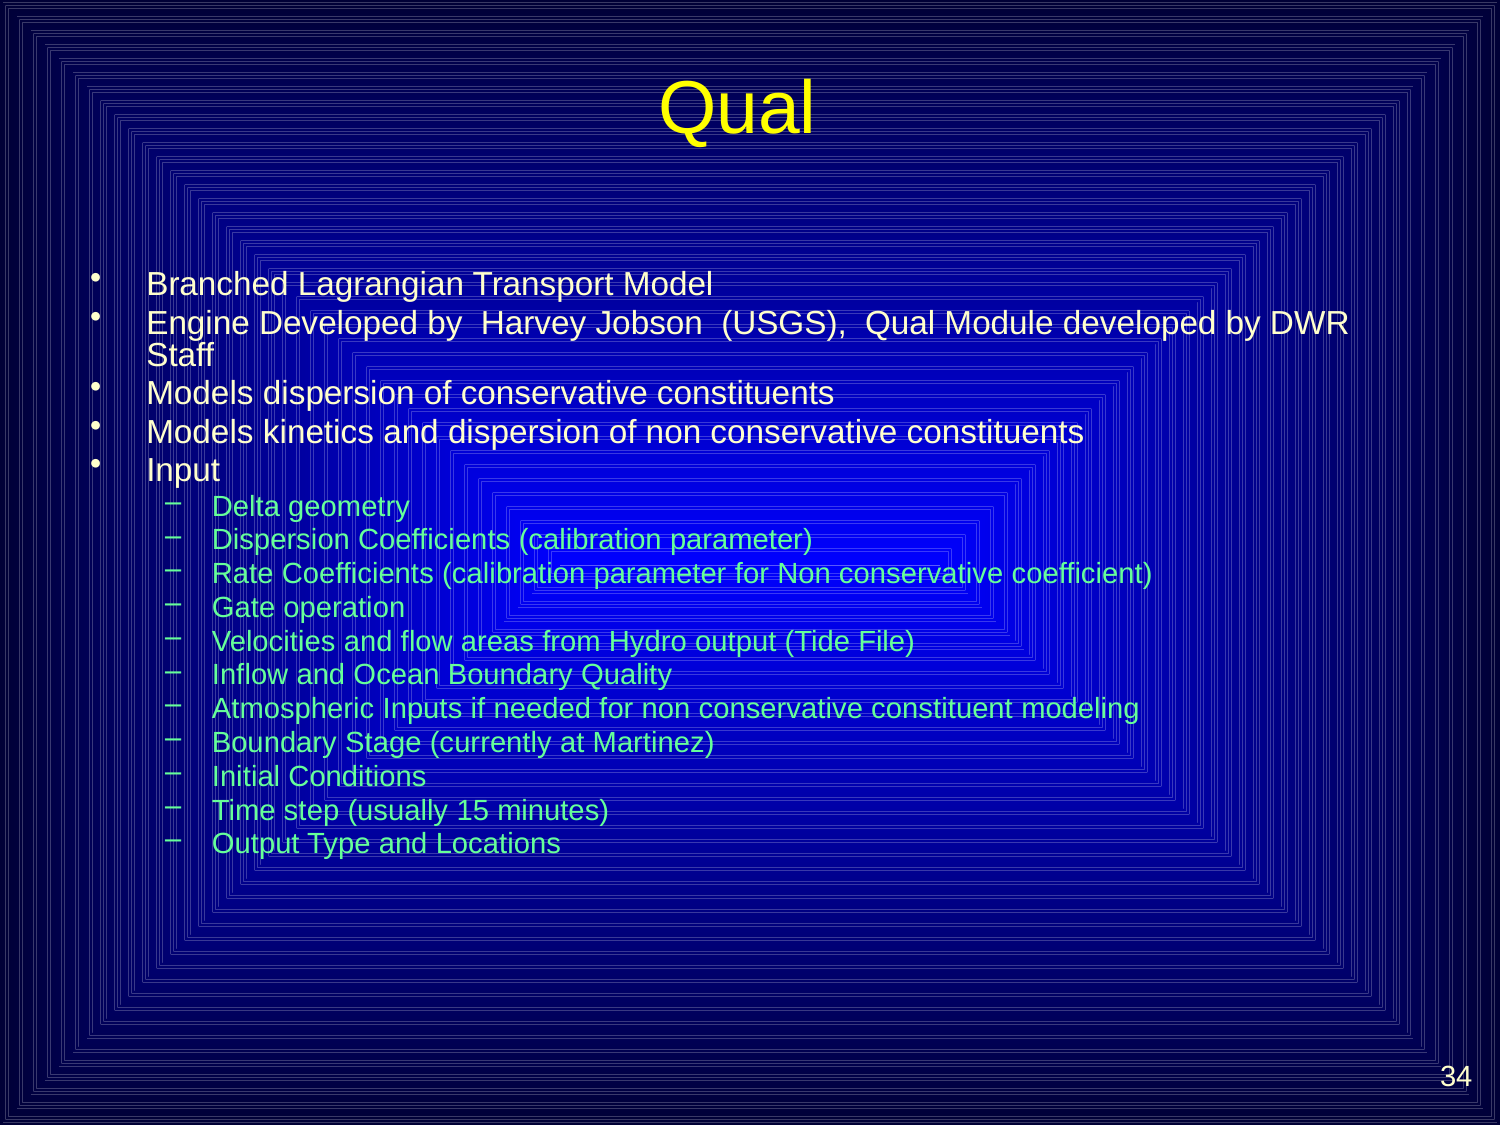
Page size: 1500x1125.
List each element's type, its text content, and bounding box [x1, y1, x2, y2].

list Branched Lagrangian Transport Model Engine Developed by Harvey Jobson (USGS), Qual Module developed by DWR Staff Models dispersion of conservative constituents Models kinetics and dispersion of non conservative constituents Input Delta geometry Dispersion Coefficients (calibration parameter) Rate Coefficients (calibration parameter for Non conservative coefficient) Gate operation Velocities and flow areas from Hydro output (Tide File) Inflow and Ocean Boundary Quality Atmospheric Inputs if needed for non conservative constituent modeling Boundary Stage (currently at Martinez) Initial Conditions Time step (usually 15 minutes) Output Type and Locations [74, 262, 1426, 1006]
title Qual [62, 37, 1413, 171]
slide_number 34 [1137, 1049, 1488, 1113]
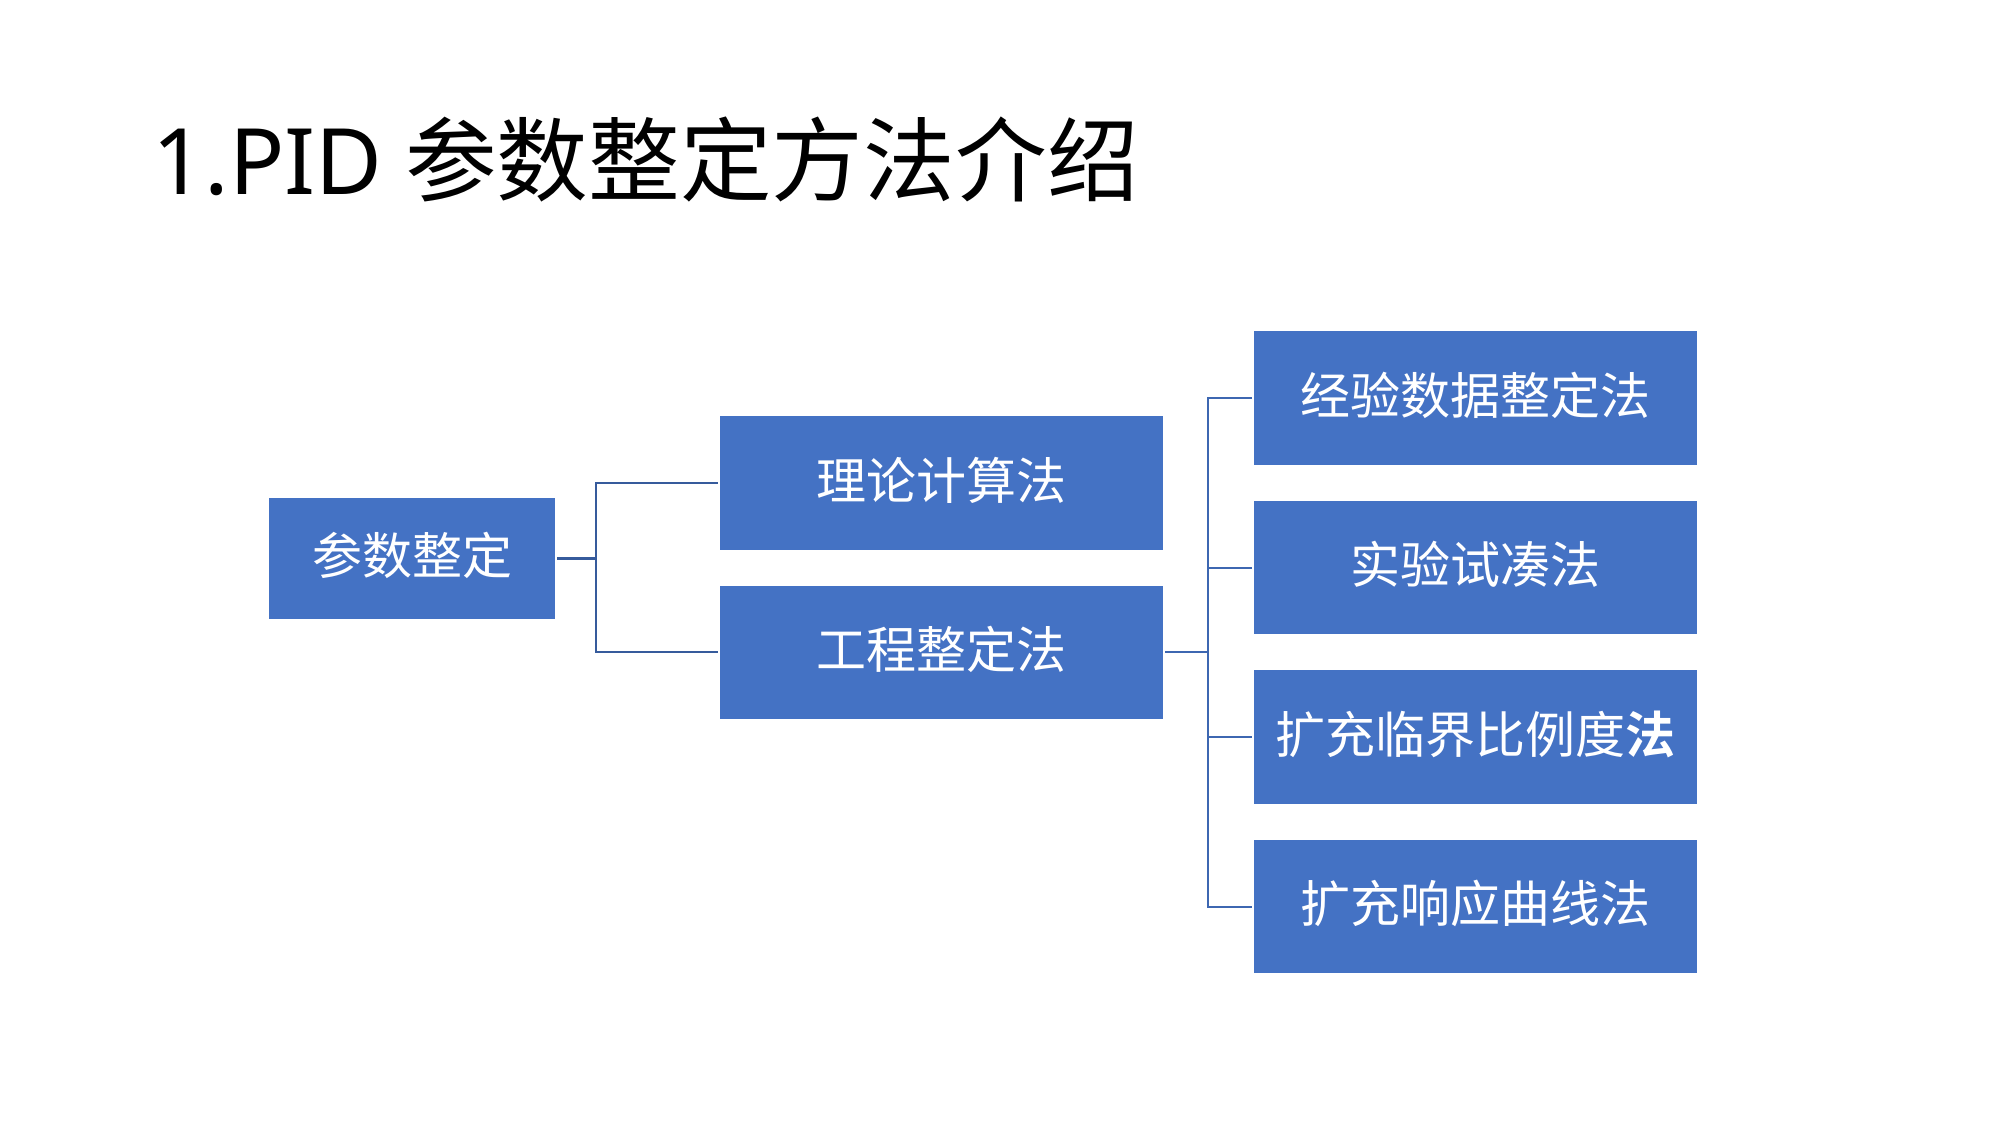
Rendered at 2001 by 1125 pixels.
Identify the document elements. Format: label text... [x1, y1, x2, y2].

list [137, 295, 1863, 1010]
title 1.PID参数整定方法介绍 [137, 55, 1863, 274]
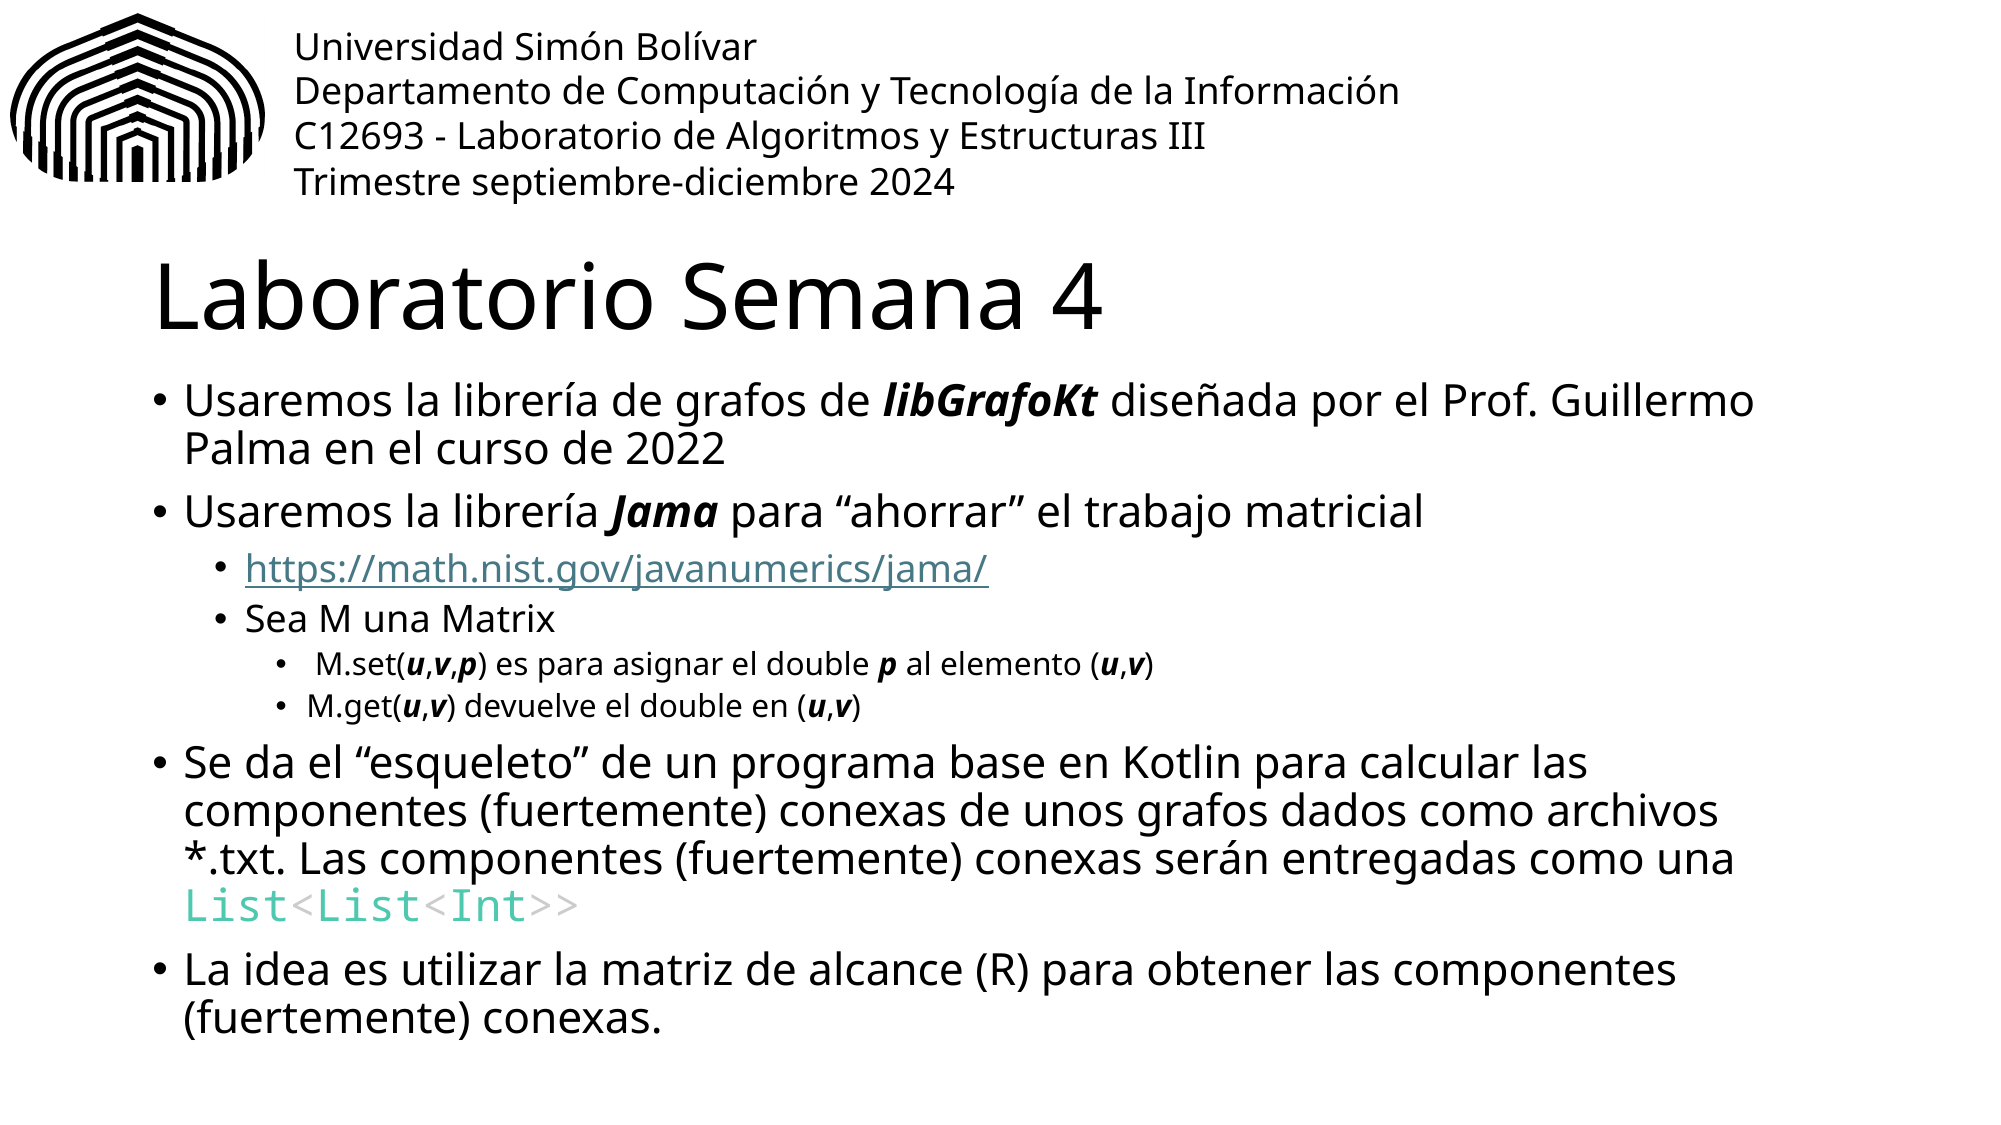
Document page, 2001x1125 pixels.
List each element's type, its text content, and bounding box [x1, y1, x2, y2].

| What needs to be done |
Reproduce every line above containing "pixels".

| Written response |
Rendered at 2001 by 1125 pixels.
Document page, 2001x1125 pixels.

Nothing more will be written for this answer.